足りないもの
「そんなことない。女には興味がある。イケメンな俺に見合う女がなかなかいないってだけで」
母さんは頭を抱えた。
「はあ...なんでこう、私の息子は二人ともナルシストなんだか。女を見下してるところ、お父さんにそっくりよ」
あんな典型的モラハラ夫な父親と一緒にしないで欲しい。
それに、母さんのことを俺は別に見下してない。
「いいなって思う人はいるの?」
「いる」
「え! どんな人?」
「一言で言うと白ギャル。化粧は濃いめ。可愛いより美人系。身長は160後半くらいかな。胸の大きさは普通」
「... キャバ嬢か何か?」
「いや、アパレルの店員」
母さんは俺を疑うような目で見る。
「服に興味ないあんたが? そのジャージやめろって言ってんの。恥ずかしい」
母さんはカウンターから出てきて、俺のボロボロのジャージの上を脱がす。
「まずは服装から変えた方が良いわよ。こんなだっさいTシャツもやめて」
ジャージの中に着ていたロンTまで馬鹿にされる。
「ちゃーがんじゅう」という文字と、シーサーの絵がプリントされたTシャツ。
聖也から沖縄のお土産で貰ったものだ。
一枚貰ったら気に入ってしまい、聖也が沖縄に行く度に、Tシャツを買って来てくれとお願いしている。

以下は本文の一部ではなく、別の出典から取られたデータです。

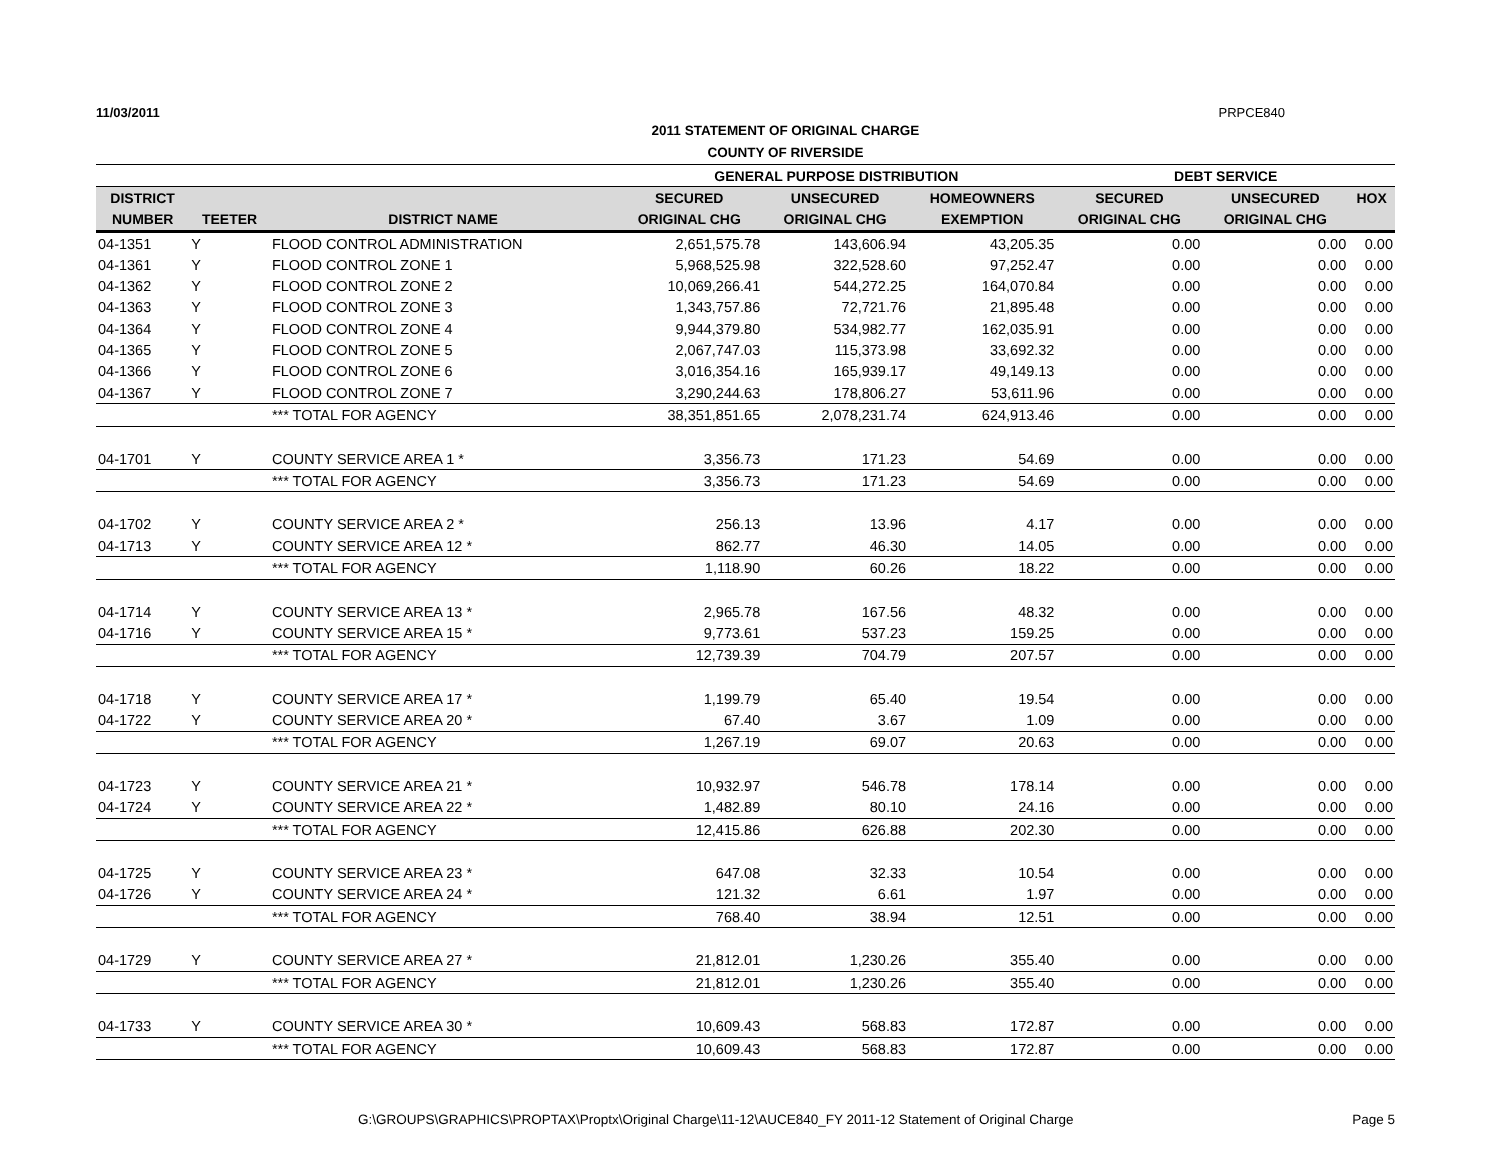11/03/2011 PRPCE840
2011 STATEMENT OF ORIGINAL CHARGE
COUNTY OF RIVERSIDE
| | | | GENERAL PURPOSE DISTRIBUTION | | | DEBT SERVICE | | |
| --- | --- | --- | --- | --- | --- | --- | --- | --- |
| DISTRICT | | | SECURED | UNSECURED | HOMEOWNERS | SECURED | UNSECURED | HOX |
| NUMBER | TEETER | DISTRICT NAME | ORIGINAL CHG | ORIGINAL CHG | EXEMPTION | ORIGINAL CHG | ORIGINAL CHG | |
| 04-1351 | Y | FLOOD CONTROL ADMINISTRATION | 2,651,575.78 | 143,606.94 | 43,205.35 | 0.00 | 0.00 | 0.00 |
| 04-1361 | Y | FLOOD CONTROL ZONE 1 | 5,968,525.98 | 322,528.60 | 97,252.47 | 0.00 | 0.00 | 0.00 |
| 04-1362 | Y | FLOOD CONTROL ZONE 2 | 10,069,266.41 | 544,272.25 | 164,070.84 | 0.00 | 0.00 | 0.00 |
| 04-1363 | Y | FLOOD CONTROL ZONE 3 | 1,343,757.86 | 72,721.76 | 21,895.48 | 0.00 | 0.00 | 0.00 |
| 04-1364 | Y | FLOOD CONTROL ZONE 4 | 9,944,379.80 | 534,982.77 | 162,035.91 | 0.00 | 0.00 | 0.00 |
| 04-1365 | Y | FLOOD CONTROL ZONE 5 | 2,067,747.03 | 115,373.98 | 33,692.32 | 0.00 | 0.00 | 0.00 |
| 04-1366 | Y | FLOOD CONTROL ZONE 6 | 3,016,354.16 | 165,939.17 | 49,149.13 | 0.00 | 0.00 | 0.00 |
| 04-1367 | Y | FLOOD CONTROL ZONE 7 | 3,290,244.63 | 178,806.27 | 53,611.96 | 0.00 | 0.00 | 0.00 |
| | | *** TOTAL FOR AGENCY | 38,351,851.65 | 2,078,231.74 | 624,913.46 | 0.00 | 0.00 | 0.00 |
| 04-1701 | Y | COUNTY SERVICE AREA 1 * | 3,356.73 | 171.23 | 54.69 | 0.00 | 0.00 | 0.00 |
| | | *** TOTAL FOR AGENCY | 3,356.73 | 171.23 | 54.69 | 0.00 | 0.00 | 0.00 |
| 04-1702 | Y | COUNTY SERVICE AREA 2 * | 256.13 | 13.96 | 4.17 | 0.00 | 0.00 | 0.00 |
| 04-1713 | Y | COUNTY SERVICE AREA 12 * | 862.77 | 46.30 | 14.05 | 0.00 | 0.00 | 0.00 |
| | | *** TOTAL FOR AGENCY | 1,118.90 | 60.26 | 18.22 | 0.00 | 0.00 | 0.00 |
| 04-1714 | Y | COUNTY SERVICE AREA 13 * | 2,965.78 | 167.56 | 48.32 | 0.00 | 0.00 | 0.00 |
| 04-1716 | Y | COUNTY SERVICE AREA 15 * | 9,773.61 | 537.23 | 159.25 | 0.00 | 0.00 | 0.00 |
| | | *** TOTAL FOR AGENCY | 12,739.39 | 704.79 | 207.57 | 0.00 | 0.00 | 0.00 |
| 04-1718 | Y | COUNTY SERVICE AREA 17 * | 1,199.79 | 65.40 | 19.54 | 0.00 | 0.00 | 0.00 |
| 04-1722 | Y | COUNTY SERVICE AREA 20 * | 67.40 | 3.67 | 1.09 | 0.00 | 0.00 | 0.00 |
| | | *** TOTAL FOR AGENCY | 1,267.19 | 69.07 | 20.63 | 0.00 | 0.00 | 0.00 |
| 04-1723 | Y | COUNTY SERVICE AREA 21 * | 10,932.97 | 546.78 | 178.14 | 0.00 | 0.00 | 0.00 |
| 04-1724 | Y | COUNTY SERVICE AREA 22 * | 1,482.89 | 80.10 | 24.16 | 0.00 | 0.00 | 0.00 |
| | | *** TOTAL FOR AGENCY | 12,415.86 | 626.88 | 202.30 | 0.00 | 0.00 | 0.00 |
| 04-1725 | Y | COUNTY SERVICE AREA 23 * | 647.08 | 32.33 | 10.54 | 0.00 | 0.00 | 0.00 |
| 04-1726 | Y | COUNTY SERVICE AREA 24 * | 121.32 | 6.61 | 1.97 | 0.00 | 0.00 | 0.00 |
| | | *** TOTAL FOR AGENCY | 768.40 | 38.94 | 12.51 | 0.00 | 0.00 | 0.00 |
| 04-1729 | Y | COUNTY SERVICE AREA 27 * | 21,812.01 | 1,230.26 | 355.40 | 0.00 | 0.00 | 0.00 |
| | | *** TOTAL FOR AGENCY | 21,812.01 | 1,230.26 | 355.40 | 0.00 | 0.00 | 0.00 |
| 04-1733 | Y | COUNTY SERVICE AREA 30 * | 10,609.43 | 568.83 | 172.87 | 0.00 | 0.00 | 0.00 |
| | | *** TOTAL FOR AGENCY | 10,609.43 | 568.83 | 172.87 | 0.00 | 0.00 | 0.00 |
G:\GROUPS\GRAPHICS\PROPTAX\Proptx\Original Charge\11-12\AUCE840_FY 2011-12 Statement of Original Charge Page 5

気付けば何枚も沖縄方言Tシャツを持っているが、俺自身は一度も沖縄に行ったことがない。
「服か...確かに、兄さんも聖也も、オシャレにこだわるもんな」
聖也は何年も彼女がいないが、俺とは違う。
彼女が出来ない、というより、あえて作っていない。
金持ちで優しくて、顔もそこそこ良いから、聖也に寄ってくる女はたくさんいる。
その中から一人を選べないのか、誰のことも本気で愛せないのか。
やることはやるが、付き合うことはしない...そんな話をいくつか聞いている。